St John the Evangelist in Alberta province in Canada’s mid-west overwhelmingly voted to take up an ordinariate when such a structure exists. It is the first parish belonging to the Anglican Communion in Canada to make this move.
After 10 months of meetings and talks about the offer made in the Apostolic Constitution Anglicanorum coetibus, the parish overwhelmingly voted to join an ordinariate once it is established in Canada.
Fr Lee Kenyon, the priest in charge of the parish, explained that the Anglo-Catholic parish of St John the Evangelist was something of an anomaly within the Anglican Church of Canada (ACC). He said the ACC had started ordaining women in the 1970s, but Calgary diocese remained conservative and only ordained the first women in 1989.
St John’s continued to exist in “almost splendid isolation” from the tensions that were rocking the Anglican Church of Canada over the ordination of women and acceptance of same-sex blessings, he said.
Fr Kenyon said: “Of course it became clear by last year that the ACC was going in a different direction. One of the things you hear most from parishioners is the question about who left whom. We didn’t leave the ACC, it left us.” With the publication of Anglicanorum coetibus, Fr Kenyon said the parish had an offer to consider. The parishioners and the vestry, the ACC’s version of the Parochial Church Council, were convinced they could no longer continue in the way they were going, he explained.

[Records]
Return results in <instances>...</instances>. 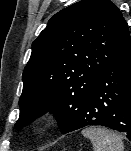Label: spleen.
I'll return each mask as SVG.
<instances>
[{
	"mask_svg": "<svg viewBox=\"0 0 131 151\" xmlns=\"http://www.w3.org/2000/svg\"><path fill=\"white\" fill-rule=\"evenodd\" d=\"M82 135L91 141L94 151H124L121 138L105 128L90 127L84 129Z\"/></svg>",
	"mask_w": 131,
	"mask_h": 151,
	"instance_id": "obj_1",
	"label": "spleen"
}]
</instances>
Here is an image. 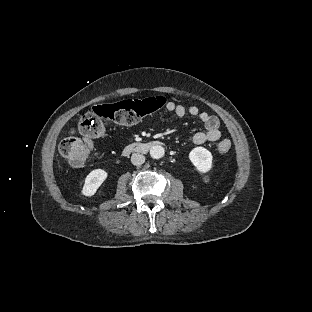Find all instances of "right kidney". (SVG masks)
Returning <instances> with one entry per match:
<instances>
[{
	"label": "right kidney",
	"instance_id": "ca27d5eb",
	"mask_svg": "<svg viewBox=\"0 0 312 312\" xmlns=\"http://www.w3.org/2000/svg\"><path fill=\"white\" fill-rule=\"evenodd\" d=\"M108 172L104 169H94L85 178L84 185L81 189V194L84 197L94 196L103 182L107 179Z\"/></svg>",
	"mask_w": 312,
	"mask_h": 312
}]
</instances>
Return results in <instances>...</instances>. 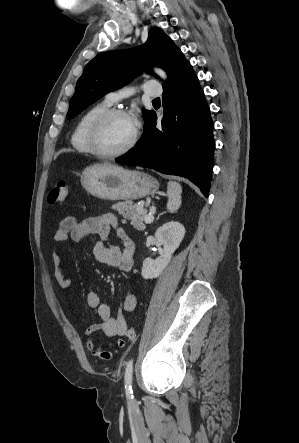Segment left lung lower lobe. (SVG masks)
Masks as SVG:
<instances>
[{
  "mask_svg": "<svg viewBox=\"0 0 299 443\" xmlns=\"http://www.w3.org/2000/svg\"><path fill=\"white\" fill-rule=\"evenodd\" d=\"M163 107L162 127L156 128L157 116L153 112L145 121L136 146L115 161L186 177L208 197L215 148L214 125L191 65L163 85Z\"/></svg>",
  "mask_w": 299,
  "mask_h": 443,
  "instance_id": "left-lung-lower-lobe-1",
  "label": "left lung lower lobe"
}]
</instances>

What you are asked to do — Pick up the article about the Alberta parish voting to join an ordinariate after its final sentence and keep writing.

Output for this task —
The parish explored whether to stay in the ACC, join the Anglican Catholic Church of Canada, a group which belongs to the Traditional Anglican Communion, or to go through with its own process to join an ordinariate. They contacted Archbishop Thomas Collin of Toronto who is the Catholic liaison officer for the ordinariate in Canada, and began to study the Catechism of the Catholic Church and took up the Evangelium course.
Fr Kenyon said: “One thread going through this process was that we didn’t leave out of anger and that those tensions may well be the occasion for our departure from the Anglican Church of Canada, but that they should never be the reason for our conversion.” In October the vestry voted to accept Anglicanorum coetibus and in November 90 per cent of the parish voted in favour. The diocese will appoint a priest mentor to the parish. The ACCC voted to take up the ordinariate earlier this year. It has 27 parishes.